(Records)
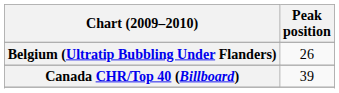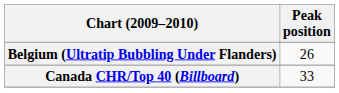Canada CHR/Top 40 (Billboard) | Peak position: 39 -> 33
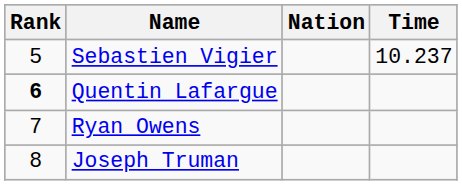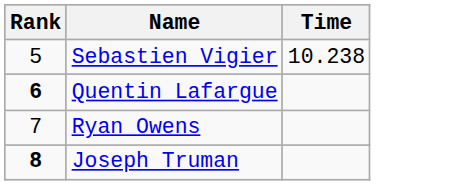- column: Nation
Sebastien Vigier | Time: 10.237 -> 10.238
Joseph Truman | Rank: normal -> bold
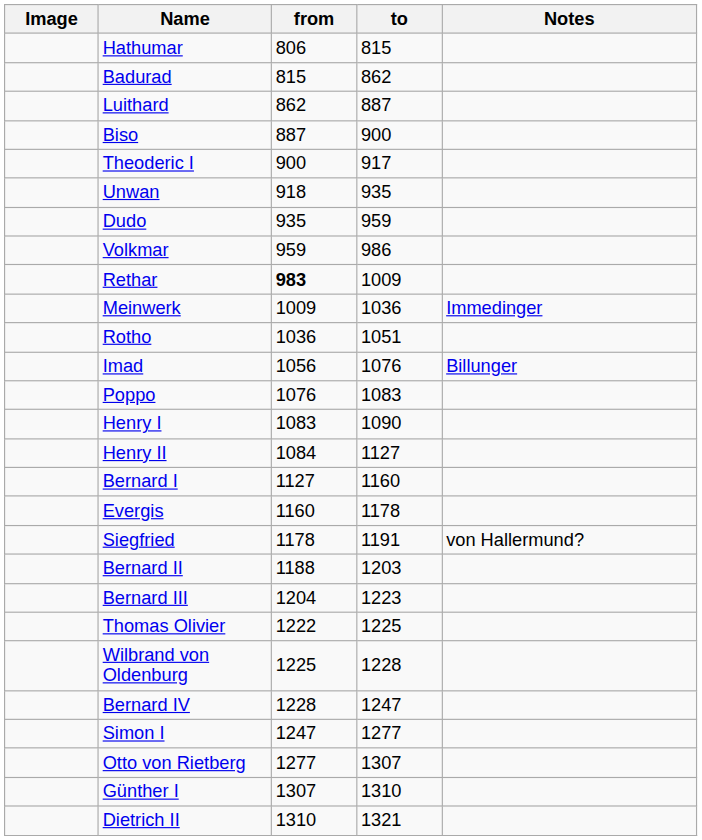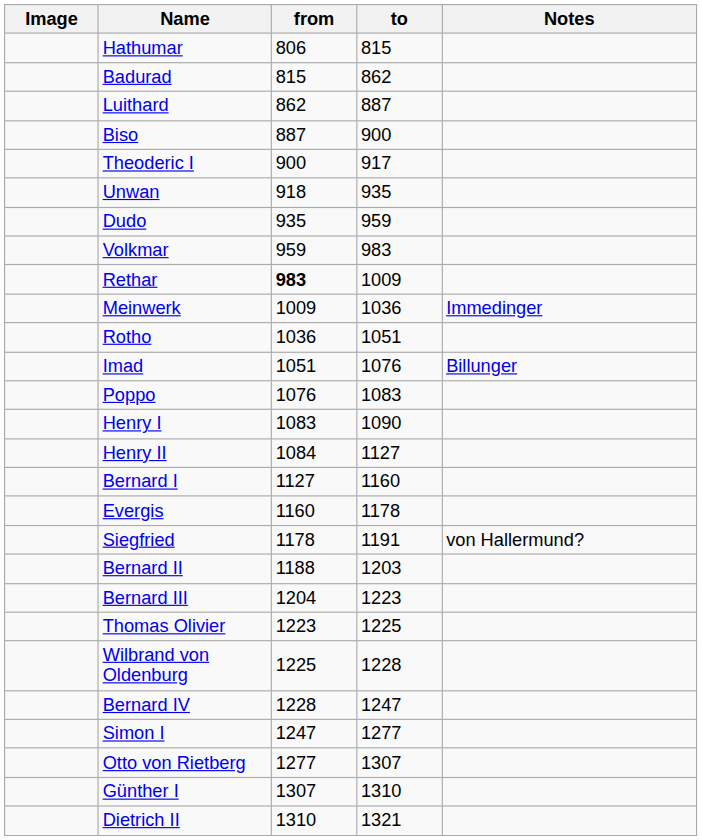Volkmar | to: 986 -> 983
Imad | from: 1056 -> 1051
Thomas Olivier | from: 1222 -> 1223
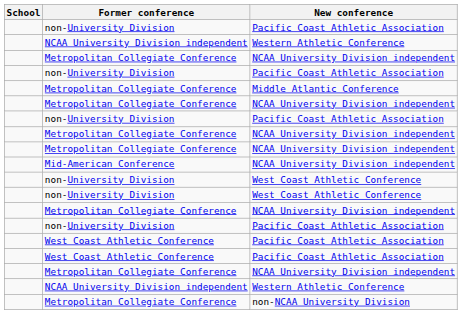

§ The exercise
Could you reproduce all of the material above line for line, without changing anything, but leaving out the pictures?

§ Solution to the exercise
Canada CHR/Top 40 (Billboard) | Peak position: 39 -> 33
- column: Nation
Sebastien Vigier | Time: 10.237 -> 10.238
Joseph Truman | Rank: normal -> bold
Volkmar | to: 986 -> 983
Imad | from: 1056 -> 1051
Thomas Olivier | from: 1222 -> 1223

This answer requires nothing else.